This doesn't seem immediately fixable, because rapid anonymously embeds the *testing.TB, presumably because testing.T.Helper is sensitive the call stack.

If anyone has any ideas on how to proceed, I have some time tomorrow as well.

elias-orijtech avatar Jul 11 '23 14:07 elias-orijtech

Why do we need to use rapid at all for benchmarks?

alexanderbez avatar Jul 11 '23 15:07 alexanderbez

We don't, but rapidproto is what conveniently generates messages that I assume is close the production messages. Is there another, more suitable, package for generating such messages?

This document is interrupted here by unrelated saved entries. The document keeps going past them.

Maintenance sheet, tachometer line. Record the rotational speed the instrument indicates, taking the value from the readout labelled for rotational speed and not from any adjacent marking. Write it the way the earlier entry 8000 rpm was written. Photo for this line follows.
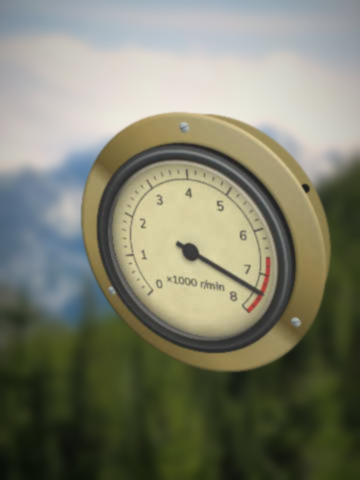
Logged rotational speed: 7400 rpm
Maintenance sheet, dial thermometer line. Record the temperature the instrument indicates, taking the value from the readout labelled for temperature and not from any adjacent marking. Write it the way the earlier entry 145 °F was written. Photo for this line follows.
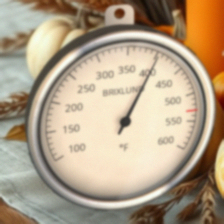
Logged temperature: 400 °F
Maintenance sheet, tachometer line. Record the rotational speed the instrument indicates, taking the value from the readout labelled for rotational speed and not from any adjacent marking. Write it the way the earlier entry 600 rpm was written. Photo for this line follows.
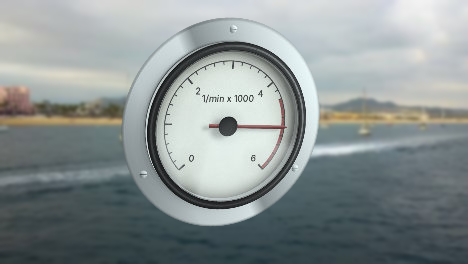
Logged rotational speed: 5000 rpm
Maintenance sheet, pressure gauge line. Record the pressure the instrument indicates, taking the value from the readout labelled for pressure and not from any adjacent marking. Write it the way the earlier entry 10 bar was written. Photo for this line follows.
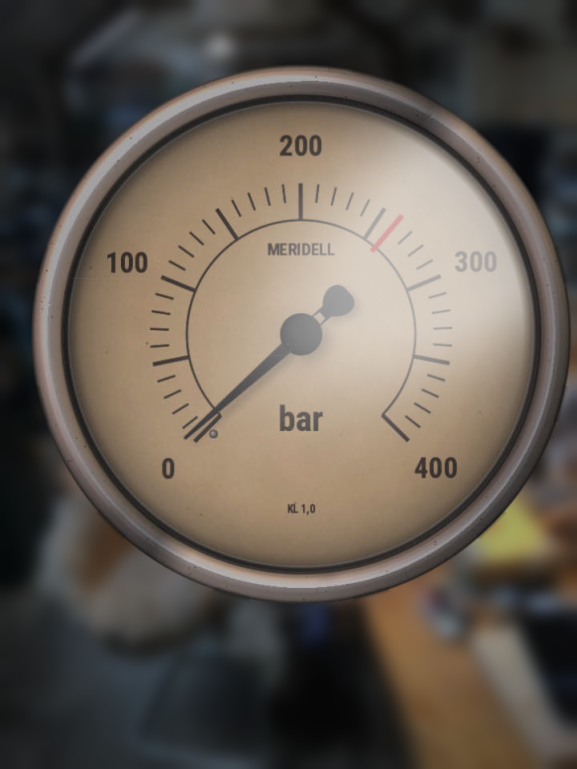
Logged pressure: 5 bar
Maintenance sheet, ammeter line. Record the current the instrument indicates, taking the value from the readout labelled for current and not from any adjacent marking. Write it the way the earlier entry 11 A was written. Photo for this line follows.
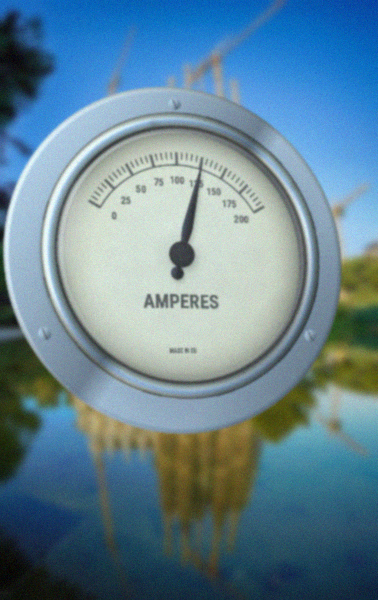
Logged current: 125 A
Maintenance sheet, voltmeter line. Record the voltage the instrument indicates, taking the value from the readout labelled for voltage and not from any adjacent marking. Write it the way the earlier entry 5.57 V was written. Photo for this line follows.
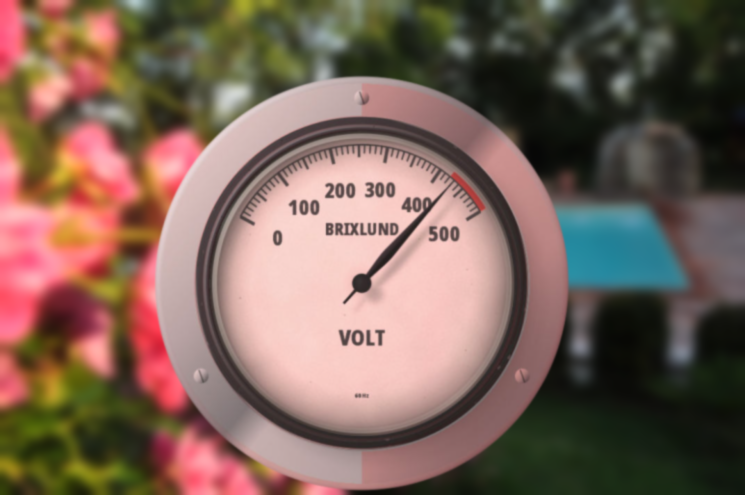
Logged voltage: 430 V
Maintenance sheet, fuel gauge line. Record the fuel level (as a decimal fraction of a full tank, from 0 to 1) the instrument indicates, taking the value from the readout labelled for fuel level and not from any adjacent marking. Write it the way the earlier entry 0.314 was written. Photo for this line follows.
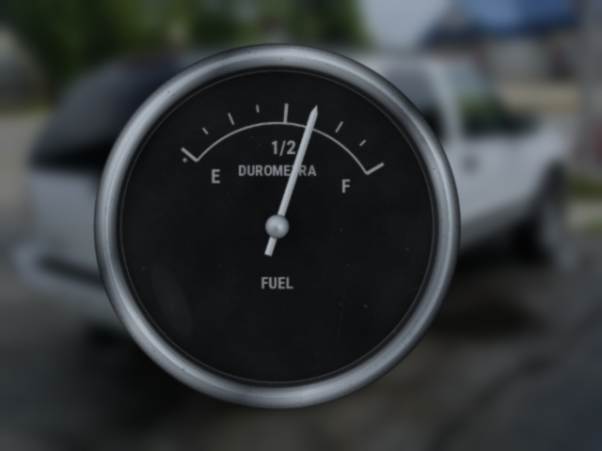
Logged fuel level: 0.625
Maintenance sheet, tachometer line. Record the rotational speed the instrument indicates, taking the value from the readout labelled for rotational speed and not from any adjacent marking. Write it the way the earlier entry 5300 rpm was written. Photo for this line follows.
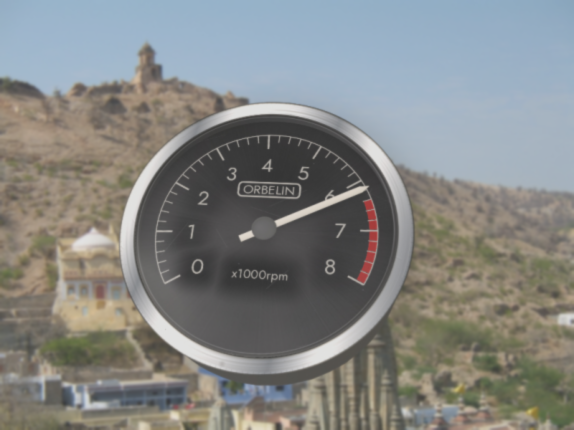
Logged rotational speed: 6200 rpm
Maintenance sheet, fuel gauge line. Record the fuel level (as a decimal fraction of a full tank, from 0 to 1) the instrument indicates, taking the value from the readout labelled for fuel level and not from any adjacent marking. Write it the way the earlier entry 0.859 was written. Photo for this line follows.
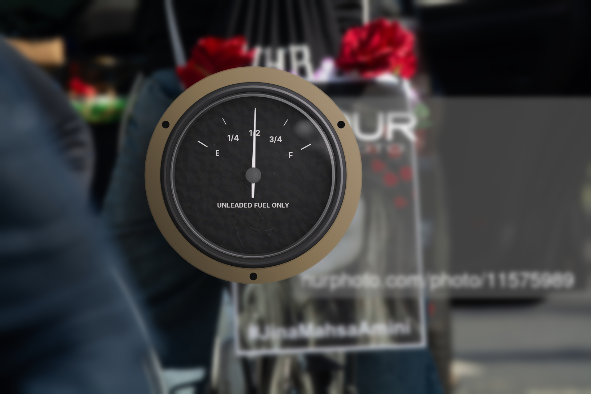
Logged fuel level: 0.5
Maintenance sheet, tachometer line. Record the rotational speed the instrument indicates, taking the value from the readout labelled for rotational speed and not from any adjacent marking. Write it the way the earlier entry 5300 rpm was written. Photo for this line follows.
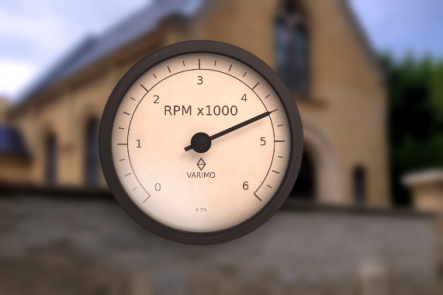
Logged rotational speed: 4500 rpm
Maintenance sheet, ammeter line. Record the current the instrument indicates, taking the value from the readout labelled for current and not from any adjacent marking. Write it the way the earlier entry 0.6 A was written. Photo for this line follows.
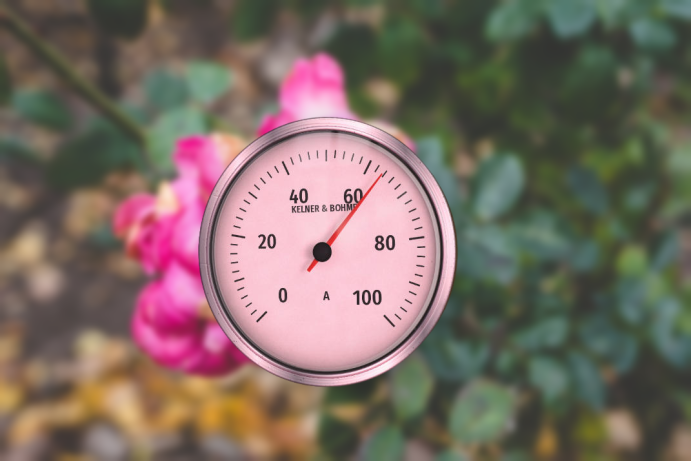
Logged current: 64 A
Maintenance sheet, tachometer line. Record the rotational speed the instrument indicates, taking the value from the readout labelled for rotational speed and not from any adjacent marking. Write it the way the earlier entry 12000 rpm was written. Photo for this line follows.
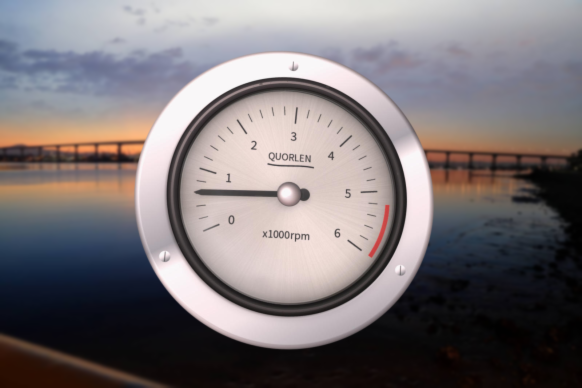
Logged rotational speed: 600 rpm
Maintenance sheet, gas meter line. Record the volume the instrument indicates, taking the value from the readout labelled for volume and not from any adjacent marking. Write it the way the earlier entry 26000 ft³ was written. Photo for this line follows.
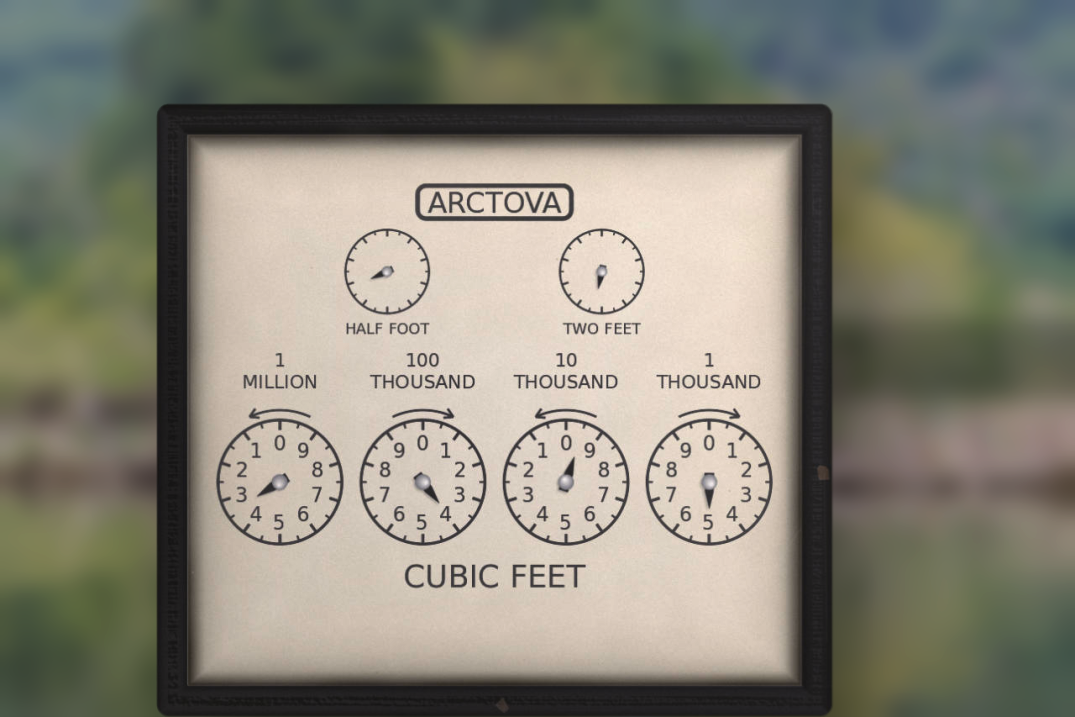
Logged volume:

elias-orijtech avatar Jul 12 '23 09:07 elias-orijtech

I would just generate a message or two by hand. What we really want to see here is the time saved by repeated calls on the same method(s) on a given tx, so I don't imagine fuzzing a message type will show us a great deal of insight.

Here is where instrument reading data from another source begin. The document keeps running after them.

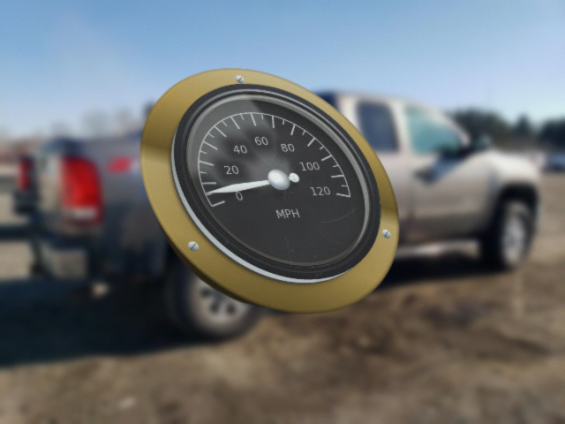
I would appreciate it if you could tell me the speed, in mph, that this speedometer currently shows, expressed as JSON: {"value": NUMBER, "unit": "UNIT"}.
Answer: {"value": 5, "unit": "mph"}
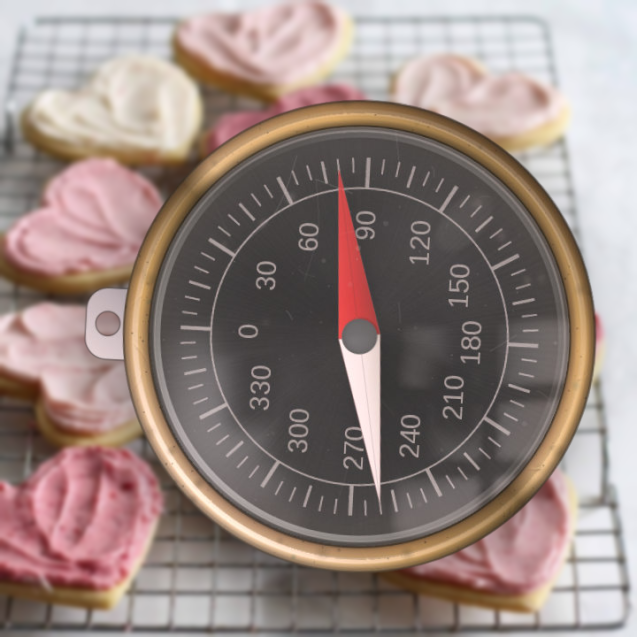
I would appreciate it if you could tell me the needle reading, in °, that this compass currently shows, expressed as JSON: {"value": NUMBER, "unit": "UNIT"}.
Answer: {"value": 80, "unit": "°"}
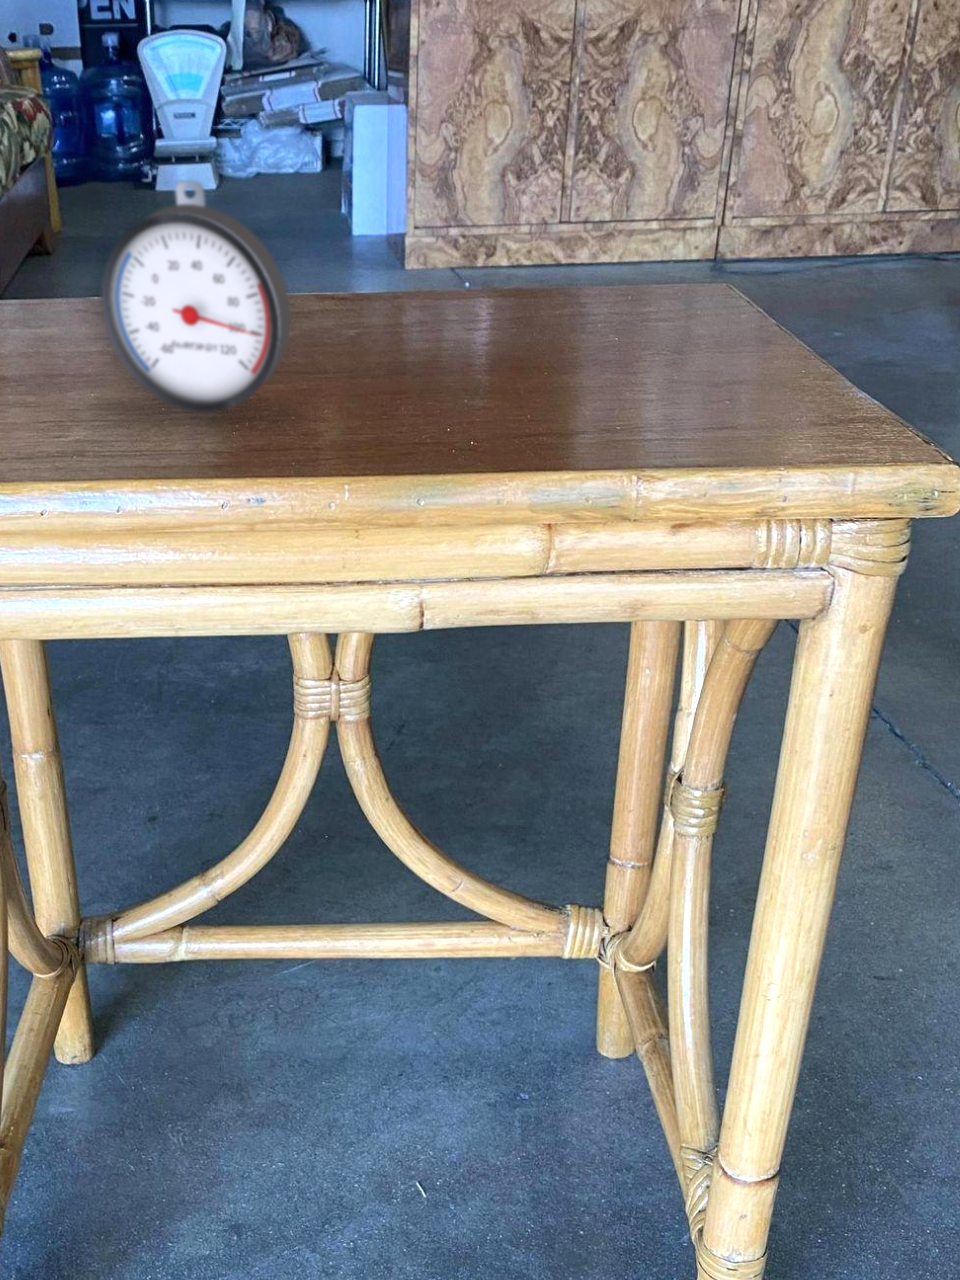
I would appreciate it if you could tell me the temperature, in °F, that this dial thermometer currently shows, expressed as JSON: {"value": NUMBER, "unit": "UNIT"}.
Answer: {"value": 100, "unit": "°F"}
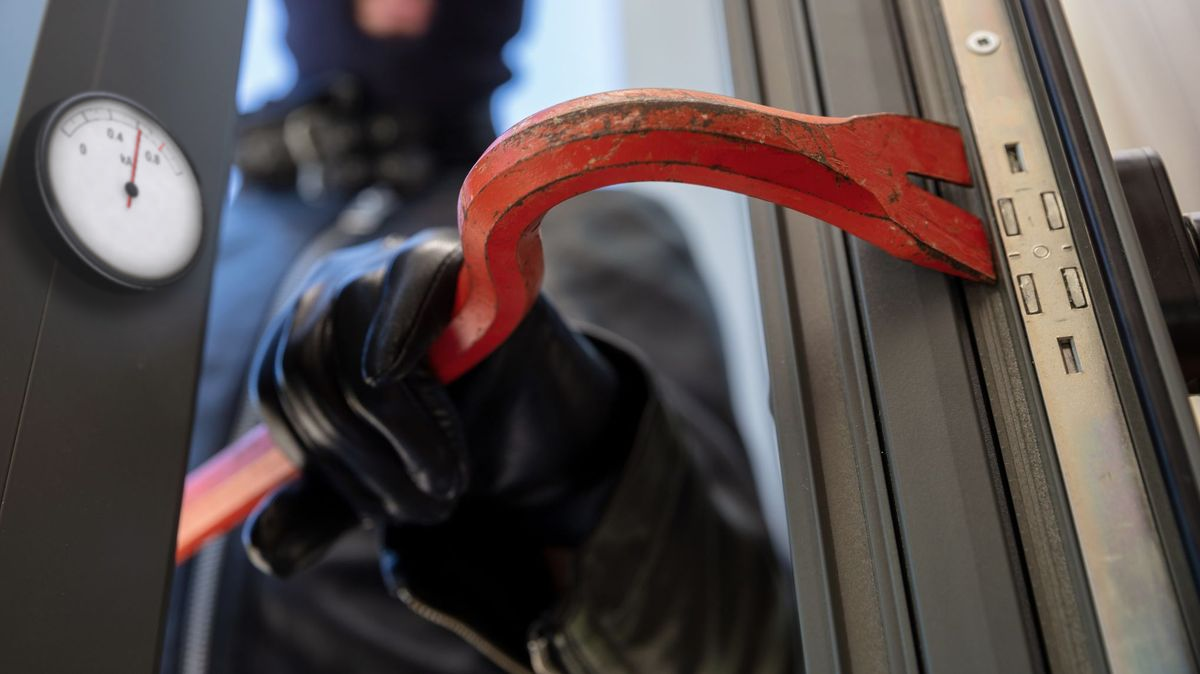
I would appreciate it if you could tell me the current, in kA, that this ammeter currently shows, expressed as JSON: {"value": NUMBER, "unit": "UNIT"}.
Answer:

alexanderbez avatar Jul 12 '23 17:07 alexanderbez

to avoid duplication could we not do something at compile time where we find all the messages and their signers so when messages come in we already know which value is the signer, this may help avoid any performance regression. cc @kocubinski

tac0turtle avatar Jul 16 '23 19:07 tac0turtle

@odeke-em can you post your findings here so we can close this issue

tac0turtle avatar Aug 11 '23 09:08 tac0turtle

Thanks @tac0turtle!

Synopsis

So some good news, from examining a bunch of profiles, we don't have regressions from repeated calls to proto.Unmarshal and we actually some improvements in the antehandler calls

Deep dive

From examining x/auth/ante.TestAnteHandlerMultiSigner in v0.47.0, there was a convolution and calls back and forth to ChainAnteDecorators from a bunch of other AnteHandlers due to every antehandler invoking .Next. Notice the arrows to and from types.ChainAnteDecorators showing repeated calls back and forth? image whereas in the current main, we've got only 2 repeated calls back and forth for ante.SigGasConsumeDecorator and ante.SigVerificationDecorator.AnteHandle as the only invoked antehandlers image

That change I believe comes from this improvement

         .          .    367:	// increment sequence of all signers
         .          .    368:	signers, err := sigTx.GetSigners()
         .          .    369:	if err != nil {
         .          .    370:		return sdk.Context{}, err
         .          .    371:	}

https://github.com/cosmos/cosmos-sdk/commit/82659a7477abf83e466df353b3a019ba90fe2b35#diff-b94baf116534b68c0bc48cb6f in which if the Tx's .GetSigners method returns a non-nil error it doesn't process any more and indeed the profile picture shows no other processing happens except calling the next ante handler so that's actually a great improvement in the latest release.

The only places I could see successive calls to proto.Unmarshal were in the obvious place: types.Any.Unpack* but those signatures have been like that since forever since we firstly have to invoke proto.Unmarshal(bz, anySave) to get the TypeURL which is then passed into the interfaceRegistry to match which value should be unpacked hence the second proto.Unmarshal invocation; in fact as I showed previously the new code doesn't unnecessarily call every antehandler

Wholesome transaction's lifetime profiling through simapp

I profiled simapp runs for simapp.TestFullAppSimulation, examined results and plenty of profiles between v0.47.0 and v0.50.X, there were 3 extra proto.Unmarshal calls in v0.50.X (139 calls) vs v0.47.0 (136 calls) but I didn't notice any repeated calls to proto.Unmarshal out of the ordinary

Verdict

I believe that we can go forth with the current release! However myself and @elias-orijtech should and shall be vigilant about getting continuous profiles and examining them then some continuous audits for performance improvements, it shaves the number of AnteHandlers called from 12 down to 2 just in that call for DeliverMsgs

odeke-em avatar Aug 13 '23 12:08 odeke-em